Holistic well-being has become much better understood in recent years. Researchers have explored and documented pathways to physical, emotional, psychological, and social well-being. At the same time, many fields and providers are tackling the challenges of the rise of anxiety and depression.

With a new understanding of and urgency around well-being, conscious companies are doing more for their people. For example, Facebook provides an abundance of employee offerings. One is a philosophy called fuel. It includes a set of programs and people to help Facebookers envision and do great work—building rich, meaningful lives in the process.

Enlightened leaders see the power of caring. Jeff Weiner, CEO of LinkedIn, has built a powerful culture of compassion. After reading “The Art of Happiness” by the Dalai Lama, he shifted his hard-charging leadership approach to one that focuses on removing the suffering of others. The strong form of compassion that he practices helped LinkedIn grow to more than 250 million members and a 2016 acquisition by Microsoft for $26.2 billion.

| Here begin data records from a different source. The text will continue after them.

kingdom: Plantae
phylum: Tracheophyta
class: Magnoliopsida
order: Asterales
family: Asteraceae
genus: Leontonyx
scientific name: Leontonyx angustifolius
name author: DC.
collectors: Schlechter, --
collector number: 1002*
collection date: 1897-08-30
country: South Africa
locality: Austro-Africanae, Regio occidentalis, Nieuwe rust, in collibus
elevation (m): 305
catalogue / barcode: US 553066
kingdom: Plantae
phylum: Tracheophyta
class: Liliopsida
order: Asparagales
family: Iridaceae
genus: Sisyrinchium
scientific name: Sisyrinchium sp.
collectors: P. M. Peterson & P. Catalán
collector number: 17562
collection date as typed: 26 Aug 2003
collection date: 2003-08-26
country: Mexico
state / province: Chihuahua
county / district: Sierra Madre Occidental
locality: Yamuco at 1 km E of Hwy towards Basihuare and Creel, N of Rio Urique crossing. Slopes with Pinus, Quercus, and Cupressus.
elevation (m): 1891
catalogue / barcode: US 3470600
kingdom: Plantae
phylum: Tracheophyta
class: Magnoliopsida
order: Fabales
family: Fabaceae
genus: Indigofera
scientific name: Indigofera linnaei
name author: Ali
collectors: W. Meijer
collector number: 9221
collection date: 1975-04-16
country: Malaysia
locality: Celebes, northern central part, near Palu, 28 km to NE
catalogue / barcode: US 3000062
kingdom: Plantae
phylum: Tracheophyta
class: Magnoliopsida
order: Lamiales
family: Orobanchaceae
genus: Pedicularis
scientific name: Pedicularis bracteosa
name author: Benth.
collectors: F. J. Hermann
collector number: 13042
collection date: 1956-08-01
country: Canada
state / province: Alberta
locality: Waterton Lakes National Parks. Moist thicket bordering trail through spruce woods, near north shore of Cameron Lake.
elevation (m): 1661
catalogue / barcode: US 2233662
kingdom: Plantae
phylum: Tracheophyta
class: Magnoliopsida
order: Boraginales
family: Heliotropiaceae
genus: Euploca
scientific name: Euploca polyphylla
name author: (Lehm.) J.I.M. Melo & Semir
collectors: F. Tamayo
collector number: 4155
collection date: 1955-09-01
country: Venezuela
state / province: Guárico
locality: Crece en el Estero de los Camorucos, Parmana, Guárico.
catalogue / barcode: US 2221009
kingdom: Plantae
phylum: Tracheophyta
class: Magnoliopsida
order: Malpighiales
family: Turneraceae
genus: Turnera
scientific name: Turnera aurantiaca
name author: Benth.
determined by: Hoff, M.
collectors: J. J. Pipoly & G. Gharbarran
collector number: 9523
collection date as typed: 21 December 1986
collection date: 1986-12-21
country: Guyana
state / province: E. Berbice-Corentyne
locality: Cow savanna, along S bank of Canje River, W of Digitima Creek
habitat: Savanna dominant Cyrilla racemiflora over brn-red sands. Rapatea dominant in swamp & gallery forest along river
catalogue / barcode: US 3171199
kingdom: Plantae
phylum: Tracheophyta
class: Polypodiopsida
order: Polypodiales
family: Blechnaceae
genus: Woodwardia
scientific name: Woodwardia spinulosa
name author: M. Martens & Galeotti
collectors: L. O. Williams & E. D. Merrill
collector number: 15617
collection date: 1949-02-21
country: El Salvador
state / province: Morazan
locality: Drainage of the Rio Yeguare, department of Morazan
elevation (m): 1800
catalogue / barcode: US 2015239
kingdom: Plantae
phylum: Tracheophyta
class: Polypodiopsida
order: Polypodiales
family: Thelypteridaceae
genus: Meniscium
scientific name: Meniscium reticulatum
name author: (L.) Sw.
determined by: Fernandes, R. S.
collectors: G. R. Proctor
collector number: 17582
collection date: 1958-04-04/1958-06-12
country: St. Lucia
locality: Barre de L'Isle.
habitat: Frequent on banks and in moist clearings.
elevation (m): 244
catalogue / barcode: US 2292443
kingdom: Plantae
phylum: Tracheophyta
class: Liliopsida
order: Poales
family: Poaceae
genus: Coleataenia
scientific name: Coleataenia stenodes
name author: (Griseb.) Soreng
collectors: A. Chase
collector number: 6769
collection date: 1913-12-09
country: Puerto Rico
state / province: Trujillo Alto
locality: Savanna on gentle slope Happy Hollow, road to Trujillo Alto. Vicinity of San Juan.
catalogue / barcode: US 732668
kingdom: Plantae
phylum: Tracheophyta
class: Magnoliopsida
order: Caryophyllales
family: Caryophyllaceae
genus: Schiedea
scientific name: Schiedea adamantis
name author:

Aetna is another company that is committed to employee well-being. CEO Mark Bertolini has built an insurance giant that offers dozens of employee programs, from guided meditation to yoga and more. Recently, Aetna announced plans to merge with CVS to create a new form of company, deeply committed to health and wellness.

The bottom line

Many forces are at play as work continues to evolve. What will always be at the heart of it all is how employees feel when they work—the alignment of their values with those of the organization, the recognition and respect for their individuality, and a sense of belonging to a greater purpose and community. Today’s forward-thinking leaders consider both business operations and the bigger picture. They constantly redefine what it means to be people-focused. With new distributed, open, human, neighborly, and caring approaches, leaders can create dynamic organizations to tackle the big challenges of the 21st century.